__Supplied passage__:
▬▬▬▬▬▬

Boosting理论基础: 和前向分步算法的等价性

### Forward stagewise

$$f(x) = \sum\limits_{m=1}^M \beta_m b(x; \gamma_m)$$
in which $b(x; \gamma_m)$ is the base model, $\gamma_m$ is the model’s parameters, $\beta_m$ is it’s coefficient.

To minimim the loss function, we have the forward stagewise algorithm, which minimize one model & coefficient at a time, that is, take the models already trained as constant, that’s the core concept of this algorithm:

Input: Training data $T = \lbrace (x^{(1)}, y^{(1)}), (x^{(2)}, y^{(2)}), \cdots, (x^{(N)}, y^{(N)}) \rbrace$, lost function$L(y, f(x))$ and base model $b(x; \gamma)$
Output: additive model $f(x)$

1. Initialize $f_0(x) = 0$
2. For $m = 1,2,\cdots,M$:
(1) Minimize loss function:
$$(\beta_m, \gamma_m) = arg\min\limits_{\beta, \gamma} \sum\limits_{i=1}^N L(y^{(i)}, f_{m-1}(x^{(i)}) + \beta b(x^{(i)};\gamma))$$
(2) Update $f(x)$:
$$f_m(x) = f_{m-1}(x) + \beta_m b(x^{(i)};\gamma_m)$$
$$f(x) = \sum\limits_{m=1}^M \beta_m b(x; \gamma_m)$$

### Equivalence of adaboost and Forward stagewise

When using additive model & exponential loss function, forward stagewise algorithm is equivalent to adaboost. Here is the proof:

Assume the exponential loss function is:
$$L(y, f(x)) = exp(-yf(x))$$
In the $m$th iteration, we have:
$$f_m(x) = f_{m-1}(x) + \alpha_mG_m(x), \\ \text{in which } f_{m-1}(x) = \sum\limits_{m=1}^{M-1} \alpha_mG_m(x)$$
To minimize
\begin{align} (\alpha_m, G_m) & = arg\min\limits_{\alpha, G} \sum\limits_{i=1}^N exp \left\lbrace -y^{(i)}(f_{m-1}(x^{(i)}) + \alpha_m G_m(x^{(i)}))\right\rbrace \\ & = arg\min\limits_{\alpha, G} \sum\limits_{i=1}^N w_{mi} exp \left\lbrace -y^{(i)} \alpha_m G_m(x^{(i)}) \right\rbrace \end{align}
in which $w_{mi} = exp(-y^{(i)} f_{m-1}(x^{(i)}))$, it depends on neither $\alpha$ nor $G$.

▬▬▬▬▬▬

__Entries provided__:
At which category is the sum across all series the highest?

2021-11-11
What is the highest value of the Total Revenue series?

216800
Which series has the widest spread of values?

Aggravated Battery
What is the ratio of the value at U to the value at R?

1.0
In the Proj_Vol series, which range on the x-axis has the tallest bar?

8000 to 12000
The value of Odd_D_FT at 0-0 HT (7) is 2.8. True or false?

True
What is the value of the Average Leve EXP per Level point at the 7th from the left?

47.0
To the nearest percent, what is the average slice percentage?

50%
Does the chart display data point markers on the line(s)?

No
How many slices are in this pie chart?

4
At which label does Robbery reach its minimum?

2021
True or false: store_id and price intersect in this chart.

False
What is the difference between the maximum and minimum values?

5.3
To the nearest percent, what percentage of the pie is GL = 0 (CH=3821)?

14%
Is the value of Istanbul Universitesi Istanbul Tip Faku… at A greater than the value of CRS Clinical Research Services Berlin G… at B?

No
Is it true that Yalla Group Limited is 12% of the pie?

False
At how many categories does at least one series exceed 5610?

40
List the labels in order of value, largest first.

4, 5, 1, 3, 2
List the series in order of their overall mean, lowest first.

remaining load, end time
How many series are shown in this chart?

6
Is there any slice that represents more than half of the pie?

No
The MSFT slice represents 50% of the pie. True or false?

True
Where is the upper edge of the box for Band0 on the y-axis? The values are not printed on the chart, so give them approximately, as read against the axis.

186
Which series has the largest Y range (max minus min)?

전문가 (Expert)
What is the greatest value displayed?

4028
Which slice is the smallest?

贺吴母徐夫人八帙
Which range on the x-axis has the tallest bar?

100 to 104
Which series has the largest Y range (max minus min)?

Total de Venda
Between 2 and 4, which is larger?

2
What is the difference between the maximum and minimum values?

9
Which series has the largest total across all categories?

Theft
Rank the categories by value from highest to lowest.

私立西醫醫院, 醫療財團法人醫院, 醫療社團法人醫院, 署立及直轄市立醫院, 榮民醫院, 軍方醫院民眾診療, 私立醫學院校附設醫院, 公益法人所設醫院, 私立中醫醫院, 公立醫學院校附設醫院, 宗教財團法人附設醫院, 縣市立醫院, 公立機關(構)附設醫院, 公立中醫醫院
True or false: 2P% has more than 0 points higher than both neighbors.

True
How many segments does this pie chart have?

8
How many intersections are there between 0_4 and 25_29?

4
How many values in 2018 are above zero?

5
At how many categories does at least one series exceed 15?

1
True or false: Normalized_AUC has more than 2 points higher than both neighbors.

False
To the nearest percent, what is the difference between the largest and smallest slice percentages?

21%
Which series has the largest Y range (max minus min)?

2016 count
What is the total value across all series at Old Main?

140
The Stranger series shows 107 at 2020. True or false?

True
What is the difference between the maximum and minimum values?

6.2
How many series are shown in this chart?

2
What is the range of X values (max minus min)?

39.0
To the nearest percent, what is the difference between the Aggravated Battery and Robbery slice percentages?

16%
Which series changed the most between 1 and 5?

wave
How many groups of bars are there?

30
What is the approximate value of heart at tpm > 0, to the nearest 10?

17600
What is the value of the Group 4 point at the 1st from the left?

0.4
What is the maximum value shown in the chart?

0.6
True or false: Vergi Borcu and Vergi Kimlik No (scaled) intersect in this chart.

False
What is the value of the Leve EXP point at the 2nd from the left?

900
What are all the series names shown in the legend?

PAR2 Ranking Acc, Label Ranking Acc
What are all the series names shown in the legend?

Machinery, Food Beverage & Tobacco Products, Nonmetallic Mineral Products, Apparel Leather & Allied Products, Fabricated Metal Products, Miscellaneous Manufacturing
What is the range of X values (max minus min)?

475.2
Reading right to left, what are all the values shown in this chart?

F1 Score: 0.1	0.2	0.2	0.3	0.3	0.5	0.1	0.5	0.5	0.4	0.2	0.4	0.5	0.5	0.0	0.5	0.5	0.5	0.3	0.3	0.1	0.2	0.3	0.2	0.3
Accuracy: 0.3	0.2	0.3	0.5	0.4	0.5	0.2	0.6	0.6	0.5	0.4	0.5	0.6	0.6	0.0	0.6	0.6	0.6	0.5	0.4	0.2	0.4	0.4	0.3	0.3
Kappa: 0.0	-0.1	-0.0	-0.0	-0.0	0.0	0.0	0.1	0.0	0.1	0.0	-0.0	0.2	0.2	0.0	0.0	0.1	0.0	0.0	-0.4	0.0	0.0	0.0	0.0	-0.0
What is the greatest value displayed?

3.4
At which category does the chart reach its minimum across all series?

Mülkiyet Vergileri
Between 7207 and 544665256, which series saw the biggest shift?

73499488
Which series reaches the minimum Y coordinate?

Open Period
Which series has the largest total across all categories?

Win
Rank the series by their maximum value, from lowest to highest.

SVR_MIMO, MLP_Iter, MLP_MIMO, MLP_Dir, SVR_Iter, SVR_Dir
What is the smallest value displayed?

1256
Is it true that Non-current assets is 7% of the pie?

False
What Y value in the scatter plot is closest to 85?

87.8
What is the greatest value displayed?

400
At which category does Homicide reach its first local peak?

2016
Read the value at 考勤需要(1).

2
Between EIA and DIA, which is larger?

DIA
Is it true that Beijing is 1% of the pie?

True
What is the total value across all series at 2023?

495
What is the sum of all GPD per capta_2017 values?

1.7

▬▬▬▬▬▬

__Exercises to complete__:
• a. Reproduce the stretch of the boosting passage from "When using additive" through "neither $\alpha$ nor $G$.".
• b. Using the boosting passage, mark each statement yes or no, and back each verdict with the deciding words from it: (i) The forward stagewise algorithm minimizes one model and coefficient at a time. (ii) The algorithm begins by setting $f_0(x)$ to 1. (iii) The weight $w_{mi}$ depends on $\alpha$.
• c. According to the boosting passage, under what conditions is the forward stagewise algorithm equivalent to adaboost?
The items above play no role in this work.

__Results of the exercise__:
• a.
When using additive model & exponential loss function, forward stagewise algorithm is equivalent to adaboost. Here is the proof:

Assume the exponential loss function is:
$$L(y, f(x)) = exp(-yf(x))$$
In the $m$th iteration, we have:
$$f_m(x) = f_{m-1}(x) + \alpha_mG_m(x), \\ \text{in which } f_{m-1}(x) = \sum\limits_{m=1}^{M-1} \alpha_mG_m(x)$$
To minimize
\begin{align} (\alpha_m, G_m) & = arg\min\limits_{\alpha, G} \sum\limits_{i=1}^N exp \left\lbrace -y^{(i)}(f_{m-1}(x^{(i)}) + \alpha_m G_m(x^{(i)}))\right\rbrace \\ & = arg\min\limits_{\alpha, G} \sum\limits_{i=1}^N w_{mi} exp \left\lbrace -y^{(i)} \alpha_m G_m(x^{(i)}) \right\rbrace \end{align}
in which $w_{mi} = exp(-y^{(i)} f_{m-1}(x^{(i)}))$, it depends on neither $\alpha$ nor $G$.

• b.
(i) Yes: "minimize one model & coefficient at a time"
(ii) No: "Initialize $f_0(x) = 0$"
(iii) No: "it depends on neither $\alpha$ nor $G$"

• c. When an additive model and an exponential loss function are used.